75

DEO
Optimo Maximo
In honorem Divi Ioannis Baptistae
Hoc Templum posuerunt Anno Domin
(MDCCXVII).
Malecitae
Missionis Procurator Ioanne Loyard Societatis Iesu
Sacerdote.

The translation reads:—“To God, most excellent, most high, in honor of Saint John Baptist, the Maliseets erected this church A. D. 1717, while Jean Loyard, a priest of the Society of Jesus, was superintendent of the mission.”

The inscription is clearly cut, but not with sufficient skill to suggest the hand of a practised stone engraver. It was in all probability the hand of Loyard himself that executed it. The name of Danielou, his successor, faintly scratched in the lower left-hand corner, is evidently of later date; but its presence there is of historic interest.

The Indian church of St. John Baptist at Medoctec, erected in 1717, was the first on the River St. John—probably the first in New Brunswick. It received among other royal gifts a small bell which now hangs in the belfry of the Indian chapel at Central Kingsclear, a few miles above Fredericton. The church seems to have been such as would impress by its beauty and adornments the little flock over which Loyard exercised his kindly ministry.

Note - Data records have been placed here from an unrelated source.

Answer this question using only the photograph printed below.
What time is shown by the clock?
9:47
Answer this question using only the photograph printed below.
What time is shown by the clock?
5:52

It is mentioned by one of the Jesuit fathers as a beautiful church (belle eglise), suitably adorned and furnished abundantly with holy vessels and ornaments of sufficient richness.

The chapel stood for fifty years and its clear toned bell rang out the call to prayer in the depths of the forest; but by and by priest and people passed away till, in 1767, the missionary Bailly records in his register that the Indians having abandoned the Medoctec village he had caused the ornaments and furnishings of the chapel, together with the bell, to be transported to Aukpaque, and had caused the chapel itself to be demolished since it served merely as a refuge for travellers and was put to the most profane uses.

The Marquis de Vaudreuil in 1718 wrote to the English authorities at Port Royal protesting against English vessels entering the River St. John, which he claimed to be entirely within the French dominion. He encouraged the French to withdraw from the peninsula of Nova Scotia, promising them lands on the St. John river on application to the missionary Loyard, who was empowered to grant them and in the course of time a number of families resorted thither.

When Loyard went to France in 1722 he represented to the home government that the English were making encroachments on the “rivers of the savages”—meaning the St. John, Penobscot and Kennebec. “Why is this?” he asks, “if not for the purpose of continually advancing on Canada?” He points out that France has not cared for the savages except when she has had need of them. The English will not fail to remind them of this fact, and will perhaps by presents more valuable than the missionaries can offer soon succeed in winning them. Loyard recommends the court 76 to increase the annual gratuity and to provide for each village a royal medal to serve as a reminder of the king’s favor and protection. His advice seems to have been followed, and for some years an annual appropriation of 4,000 livres was made to provide presents for the savages, the distribution being left to the missionaries.